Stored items
↓

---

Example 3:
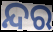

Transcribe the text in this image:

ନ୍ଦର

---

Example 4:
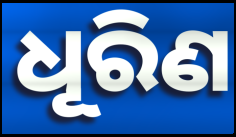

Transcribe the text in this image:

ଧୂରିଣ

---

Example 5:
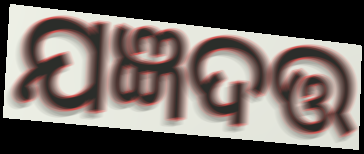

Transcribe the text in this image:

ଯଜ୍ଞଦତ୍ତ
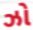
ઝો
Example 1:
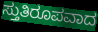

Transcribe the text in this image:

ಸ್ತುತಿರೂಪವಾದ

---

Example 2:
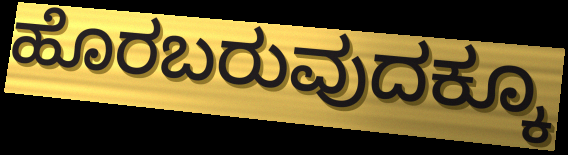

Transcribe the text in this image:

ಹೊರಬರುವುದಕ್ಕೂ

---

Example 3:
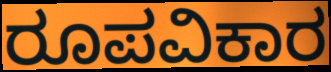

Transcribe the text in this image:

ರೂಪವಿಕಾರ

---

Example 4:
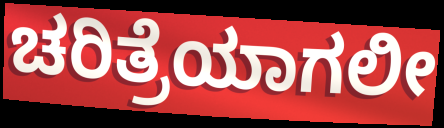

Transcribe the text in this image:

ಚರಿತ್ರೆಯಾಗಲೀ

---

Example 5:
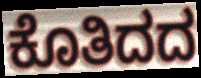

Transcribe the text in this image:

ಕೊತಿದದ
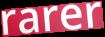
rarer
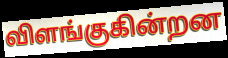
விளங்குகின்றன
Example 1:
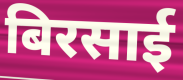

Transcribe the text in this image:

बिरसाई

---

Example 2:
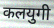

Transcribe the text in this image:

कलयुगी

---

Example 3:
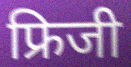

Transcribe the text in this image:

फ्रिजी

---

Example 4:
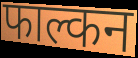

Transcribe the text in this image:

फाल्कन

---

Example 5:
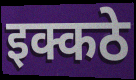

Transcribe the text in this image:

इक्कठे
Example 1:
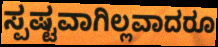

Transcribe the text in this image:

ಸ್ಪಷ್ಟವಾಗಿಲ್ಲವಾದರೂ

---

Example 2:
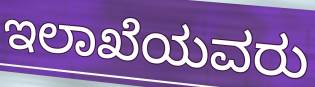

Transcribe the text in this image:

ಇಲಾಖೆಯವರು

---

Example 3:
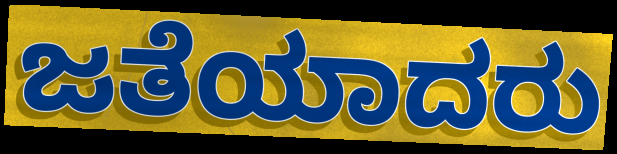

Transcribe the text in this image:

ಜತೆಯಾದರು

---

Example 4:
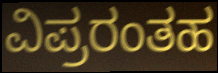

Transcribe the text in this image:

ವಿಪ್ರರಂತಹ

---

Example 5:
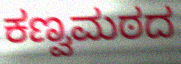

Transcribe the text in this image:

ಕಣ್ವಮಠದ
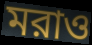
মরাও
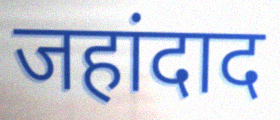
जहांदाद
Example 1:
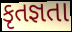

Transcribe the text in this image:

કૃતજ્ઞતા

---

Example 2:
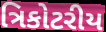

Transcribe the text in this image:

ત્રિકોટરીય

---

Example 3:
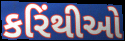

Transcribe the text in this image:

↑

**AIM OF THE TASK**. The answer must be an exact copy of every record above, minus the pictures.

**ANSWER**.
---

Example 3:

Transcribe the text in this image:

ନ୍ଦର

---

Example 4:

Transcribe the text in this image:

ଧୂରିଣ

---

Example 5:

Transcribe the text in this image:

ଯଜ୍ଞଦତ୍ତ
ઝો
Example 1:

Transcribe the text in this image:

ಸ್ತುತಿರೂಪವಾದ

---

Example 2:

Transcribe the text in this image:

ಹೊರಬರುವುದಕ್ಕೂ

---

Example 3:

Transcribe the text in this image:

ರೂಪವಿಕಾರ

---

Example 4:

Transcribe the text in this image:

ಚರಿತ್ರೆಯಾಗಲೀ

---

Example 5:

Transcribe the text in this image:

ಕೊತಿದದ
rarer
விளங்குகின்றன
Example 1:

Transcribe the text in this image:

बिरसाई

---

Example 2:

Transcribe the text in this image:

कलयुगी

---

Example 3:

Transcribe the text in this image:

फ्रिजी

---

Example 4:

Transcribe the text in this image:

फाल्कन

---

Example 5:

Transcribe the text in this image:

इक्कठे
Example 1:

Transcribe the text in this image:

ಸ್ಪಷ್ಟವಾಗಿಲ್ಲವಾದರೂ

---

Example 2:

Transcribe the text in this image:

ಇಲಾಖೆಯವರು

---

Example 3:

Transcribe the text in this image:

ಜತೆಯಾದರು

---

Example 4:

Transcribe the text in this image:

ವಿಪ್ರರಂತಹ

---

Example 5:

Transcribe the text in this image:

ಕಣ್ವಮಠದ
মরাও
जहांदाद
Example 1:

Transcribe the text in this image:

કૃતજ્ઞતા

---

Example 2:

Transcribe the text in this image:

ત્રિકોટરીય

---

Example 3:

Transcribe the text in this image:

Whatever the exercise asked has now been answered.